Letjen TNI Kunto Arief Wibowo didampingi oleh Asisten Kas Kogabwilhan I dan Dandim 0304/Agam tiba di lokasi,senin (08/12).

Fokus Utama: Keterpaduan dan Distribusi Bantuan

Dalam peninjauannya, Pangkogabwilhan I memprioritaskan pengecekan terhadap dua hal krusial:

  1. Kondisi Lapangan Terkini: Memastikan data kerusakan dan kebutuhan di lapangan sinkron dengan laporan yang diterima.
  2. Efektivitas Bantuan: Meninjau langsung proses distribusi bantuan kepada masyarakat terdampak agar tidak terjadi penumpukan atau salah sasaran.

“Kami datang untuk memastikan bahwa seluruh proses penanganan, mulai dari pengerahan personel hingga penyaluran logistik, berjalan dengan optimal. Setiap bantuan harus sampai kepada warga yang membutuhkan secepatnya,” tegas Letjen TNI Kunto Arief Wibowo di hadapan jajaran petugas.
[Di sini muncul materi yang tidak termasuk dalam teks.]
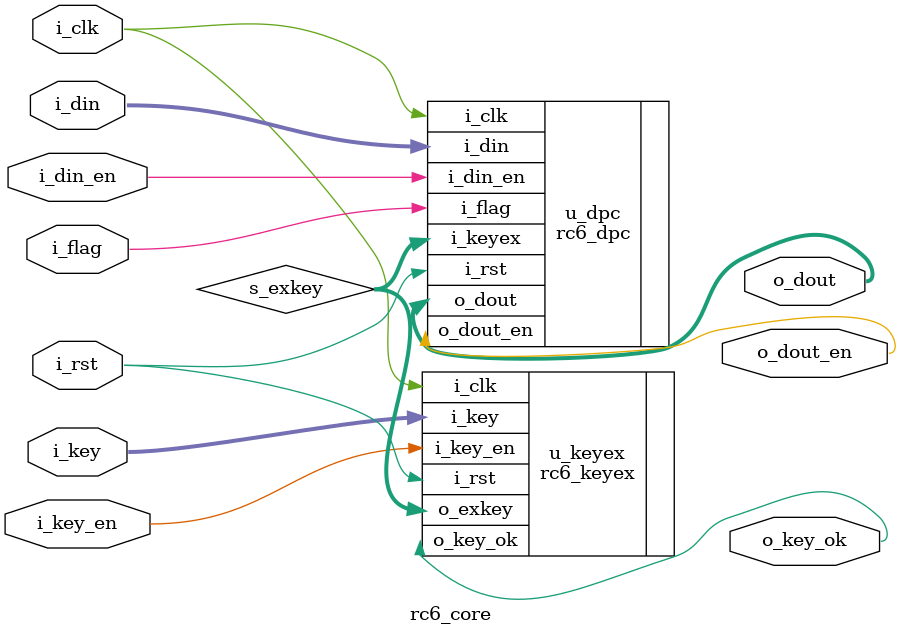
<source format=v>
/*  
Copyright 2019 XCrypt Studio                
																	 
Licensed under the Apache License, Version 2.0 (the "License");         
you may not use this file except in compliance with the License.        
You may obtain a copy of the License at                                 
																	 
 http://www.apache.org/licenses/LICENSE-2.0                          
																	 
Unless required by applicable law or agreed to in writing, software    
distributed under the License is distributed on an "AS IS" BASIS,       
WITHOUT WARRANTIES OR CONDITIONS OF ANY KIND, either express or implied.
See the License for the specific language governing permissions and     
limitations under the License.                                          
*/  

// ------------------------------------------------------------------------------
// File name        :   rc6_core.v
// Function         :   RC6 Cryptographic Algorithm Core (KeyLen = 16,Round = 20)
// ------------------------------------------------------------------------------
// Author           :   Xie
// Version          £º  v-1.0
// Date				:   2019-2-1
// Email            :   xcrypt@126.com
// ------------------------------------------------------------------------------

module rc6_core(
    input           i_clk,
    input           i_rst,
    input           i_flag,    //1-encrypt,0-decrypt
    input  [127:0]  i_key,
    input           i_key_en,  //1-key init start
	output 			o_key_ok,  //1-key init done
    input  [127:0]   i_din,
    input           i_din_en,
    output [127:0]   o_dout,
    output          o_dout_en
    );
 
	wire  [32*44-1:0] s_exkey;
 
	//key expand
	rc6_keyex u_keyex(
	.i_clk		(i_clk		),
	.i_rst		(i_rst		),
	.i_key		(i_key		),
	.i_key_en	(i_key_en	),
	.o_exkey	(s_exkey	),
	.o_key_ok	(o_key_ok	)	
	);

	// data encrypt or decrypt
	rc6_dpc u_dpc(
	.i_clk		(i_clk		),
	.i_rst		(i_rst		),	
	.i_flag		(i_flag		),
	.i_keyex	(s_exkey	),
    .i_din		(i_din		),
    .i_din_en	(i_din_en	),
    .o_dout		(o_dout		),
    .o_dout_en	(o_dout_en	)
	);	
	
endmodule

</source>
Pengecekan Personel dan Penyerahan Bantuan Kemanusiaan

Letjen TNI Kunto Arief Wibowo juga melakukan inspeksi terhadap jumlah dan kesiapsiagaan personel gabungan yang dikerahkan. Ia menekankan agar seluruh unsur tetap siaga tinggi, mengingat fase pemulihan memerlukan stamina dan fokus yang berkelanjutan.

Dalam kesempatan tersebut, Pangkogabwilhan I secara simbolis menyerahkan bantuan kemanusiaan kepada warga terdampak serta kepada tim penanggulangan yang bertugas. Bantuan ini diharapkan mampu meringankan beban psikologis dan material masyarakat, sekaligus menjadi dukungan moril bagi para petugas yang telah bekerja tanpa jeda.

Sinergi untuk Pemulihan Cepat

Kunjungan ini menegaskan komitmen TNI untuk mendukung penuh pemulihan daerah pasca bencana. Letjen TNI Kunto Arief Wibowo menekankan pentingnya sinergi antara TNI, Pemerintah Daerah, Badan Penanggulangan Bencana Daerah (BPBD), dan seluruh unsur relawan.

“Pemulihan di Palembayan harus berjalan cepat. Dengan sinergi yang kuat antara semua pihak, kami optimis aktivitas masyarakat dapat segera normal kembali. Percepatan rehabilitasi adalah perintah utama,” tutupnya, memberikan instruksi yang lugas kepada jajaran di lapangan.

Kunjungan ini diharapkan menjadi momentum pendorong bagi percepatan langkah-langkah pemulihan, memastikan masyarakat Agam dapat bangkit kembali pasca bencana dengan dukungan penuh dari otoritas pertahanan dan keamanan negara.